Coming to the Aid of Those Who Need and Work in Child Care
Read the full article on the San Diego Foundation Website here.
For Michelina Palmer, the timing could not have been worse. Just two months before completing her studies at San Diego State University, the single mom found herself scrambling after the COVID-19 pandemic led the subsidized day care center her toddler son was attending for free to shut down. Then she was laid off from her job. Unable to afford the weekly day care bill at a new site, Palmer’s prayers were answered when Child Development Associates (CDA) stepped in with a $575 micro grant, financed through a $100,000 donation from the San Diego Foundation-administered COVID-19 Community Response Fund, to help cover the cost until the full-time student graduates in May.

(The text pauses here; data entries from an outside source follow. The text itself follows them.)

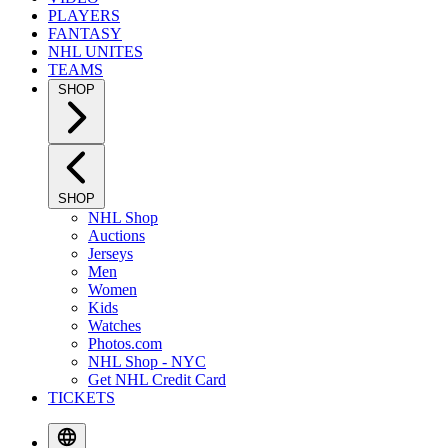
PLAYERS
FANTASY
NHL UNITES
TEAMS
SHOP
SHOP
NHL Shop
Auctions
Jerseys
Men
Women
Kids
Watches
Photos.com
NHL Shop - NYC
Get NHL Credit Card
TICKETS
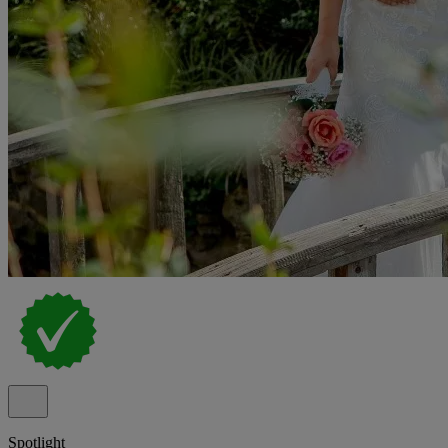
Spotlight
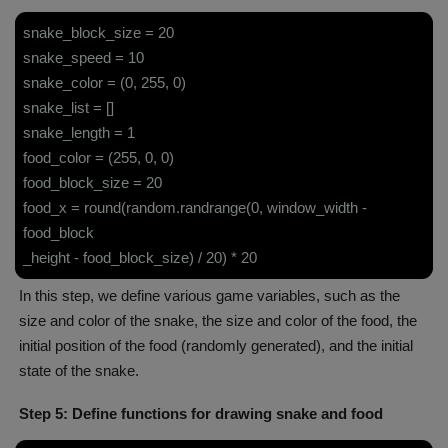
snake_block_size = 20
snake_speed = 10
snake_color = (0, 255, 0)
snake_list = []
snake_length = 1
food_color = (255, 0, 0)
food_block_size = 20
food_x = round(random.randrange(0, window_width -
food_block
_height - food_block_size) / 20) * 20
In this step, we define various game variables, such as the
size and color of the snake, the size and color of the food, the
initial position of the food (randomly generated), and the initial
state of the snake.
Step 5: Define functions for drawing snake and food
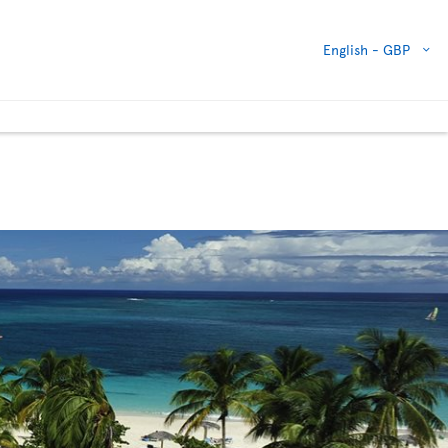
English -
GBP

“This grant is crucial; it could not have come at a better time,” said Palmar, a full time student earning a degree in comparative international relations who spends endless hours studying for and attending her courses, all of which have been moved online because of the coronavirus. “I was paying nothing for day care before, and now, suddenly I’m paying $250 a week with no job. It’s crazy.”
Indeed, when the COVID-19 pandemic forced public schools in San Diego County to close their doors, more than classes serving in excess of 500,000 students were cancelled. Preschool and daycare – along with free breakfast and lunch – for some of the region’s neediest residents were lost, too.
CDA and YMCA of San Diego County, Childcare Resource Service, which operate the two largest subsidized child care voucher programs in the region, are doing what they can to fill the void through the San Diego COVID-19 Community Response Fund. Both are providing micro-grants ranging from $100 for food and diapers to $575 for child care costs to low-income, essential service workers and child care providers impacted by the coronavirus pandemic.
“Child care is also an immediate need right now,” said Eileen Calderon, Communications Manager at CDA. “These funds are supporting essential workers and low-income families who are struggling to afford child care services and are working long days. Even child care providers are having a difficult time keeping their doors open, but these funds will allow them to continue providing services.”
The San Diego Foundation grant is among the more than $2.7 million provided to nonprofits through the COVID-19 Community Response Fund to date, including $700,000 to the Jacobs and Cushman San Diego Food Bank, $330,000 to the San Diego Hunger Coalition, $250,000 to the United Way of San Diego, $125,000 to Neighborhood House Association, and more. Emergency grants are made possible thanks to thousands of donations from donor-advised funds, businesses and individuals.
The San Diego COVID-19 Community Response Fund underscores how community foundations are partnering with family foundations, businesses and government agencies to raise and grant funds quickly to those most in need and to ensure an efficient and coordinated response.